Rudolph the red nose reindeer

have just seen some posts that are so wrong they aren’t funny.

Seems the SJW’s Rudolph the red nose reindeer is a means to demean those that are different. What this play actually does is show from the point of view of the person that is different, some of the problems they face. And his constant struggle to fit in. Kids wont play with him because he is different, parents try to make him appear the same, bosses don’t want him because he is different. All the things that those of us that are special have seen all our lives.

In the end, it finally shows that he has proven he can add to the lives of the people around him, and they finally accept him for who he is.  What can be wrong with that message?

It shows bullying is wrong and the effects of it. how many other messages it shows I can not list.

So tell me, Why should we NOT show this play to our kids so they may learn from it?

(a note: the island of broken toys can be equated to special schools and or psychiatric hospitals).
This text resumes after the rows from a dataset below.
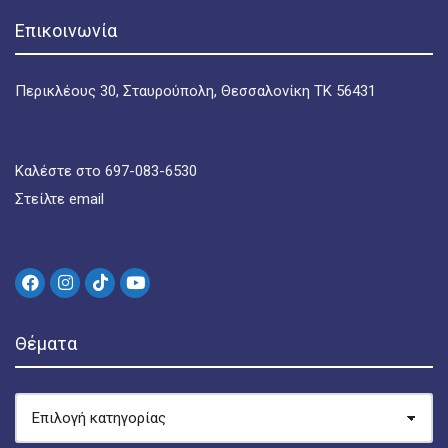
Επικοινωνία
Περικλέους 30, Σταυρούπολη, Θεσσαλονίκη ΤΚ 56431
Καλέστε στο 697-083-6530
Στείλτε email
Θέματα
ΘΈΜΑΤΑ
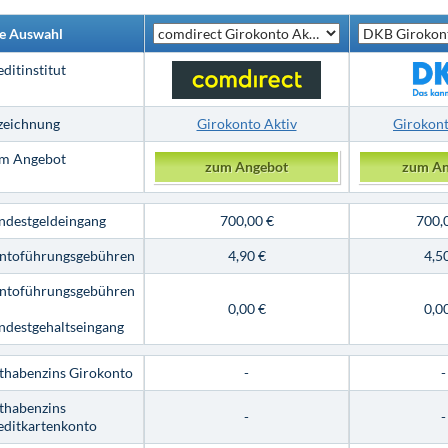
re Auswahl
ditinstitut
zeichnung
Girokonto Aktiv
Girokont
m Angebot
zum Angebot
zum An
ndestgeldeingang
700,00 €
700,
ntoführungsgebühren
4,90 €
4,5
ntoführungsgebühren
0,00 €
0,0
ndestgehaltseingang
thabenzins Girokonto
-
-
thabenzins
-
-
editkartenkonto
Here is the story of how this story came to be  –

  As the holiday season of 1938 came to Chicago, Bob May wasn’t feeling much comfort or joy. A 34-year-old ad writer for Montgomery Ward, May was exhausted and nearly broke. His wife, Evelyn, was bedridden, on the losing end of a two-year battle with cancer. This left Bob to look after their four-year old-daughter, Barbara.

One night, Barbara asked her father, “Why isn’t my mommy like everybody else’s mommy?” As he struggled to answer his daughter’s question, Bob remembered the pain of his own childhood. A small, sickly boy, he was constantly picked on and called names. But he wanted to give his daughter hope, and show her that being different was nothing to be ashamed of. More than that, he wanted her to know that he loved her and would always take care of her. So he began to spin a tale about a reindeer with a bright red nose who found a special place on Santa’s team. Barbara loved the story so much that she made her father tell it every night before bedtime. As he did, it grew more elaborate. Because he couldn’t afford to buy his daughter a gift for Christmas, Bob decided to turn the story into a homemade picture book.

In early December, Bob’s wife died. Though he was heartbroken, he kept working on the book for his daughter. A few days before Christmas, he reluctantly attended a company party at Montgomery Ward. His co-workers encouraged him to share the story he’d written. After he read it, there was a standing ovation. Everyone wanted copies of their own.